Title

Improving Performance and Energy Efficiency of Matrix Multiplication via Pipeline Broadcast

Document Type

Conference Proceeding

Language

eng

Format of Original

5 p.

Publication Date

9-2013

Publisher

Institute of Electrical and Electronics Engineers (IEEE)

Source Publication

42nd International Conference on Parallel Processing (ICPP) 2013

Source ISSN

0190-3918

Original Item ID

doi: 10.1109/CLUSTER.2013.6702672

Abstract

Boosting performance and energy efficiency of scientific applications running on high performance computing systems arise cruicially nowadays. Software and hardware based solutions for improving communication performance have been recognized as significant means of achieving performance gain and thus energy savings for such applications. As a fundamental component of most numerical linear algebra algorithms, improving performance and energy efficiency of distributed matrix multiplication is of major concerns. For such purposes, we propose a high performance communication scheme that fully exploits network bandwidth via non-blocking pipeline broadcast with tuned chunk size.

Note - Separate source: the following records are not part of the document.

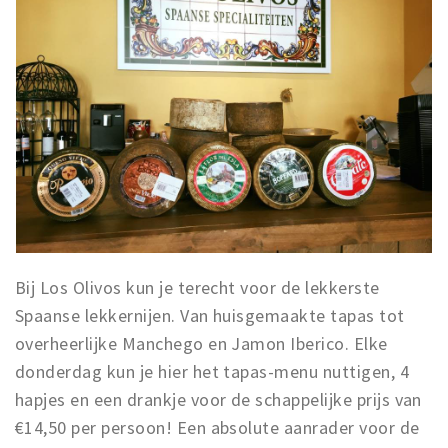
Bij Los Olivos kun je terecht voor de lekkerste
Spaanse lekkernijen. Van huisgemaakte tapas tot
overheerlijke Manchego en Jamon Iberico. Elke
donderdag kun je hier het tapas-menu nuttigen, 4
hapjes en een drankje voor de schappelijke prijs van
€14,50 per persoon! Een absolute aanrader voor de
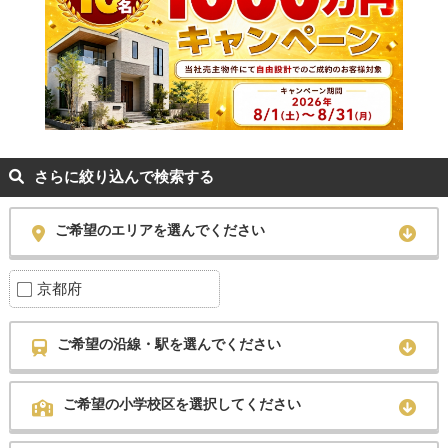
さらに絞り込んで検索する
ご希望のエリアを選んでください
京都府
ご希望の沿線・駅を選んでください
ご希望の小学校区を選択してください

Empirically, substantial performance gain up to 8.4% and energy savings up to 6.9% are achieved compared to blocking pipeline broadcast, and against binomial tree broadcast, performance gain up to 6.5% and energy savings up to 6.1% are observed on a 64-core cluster.

Comments

Published as part of the proceedings of the conference, 2013 IEEE International Conference on Cluster Computing (CLUSTER), 2013: 1-5. DOI.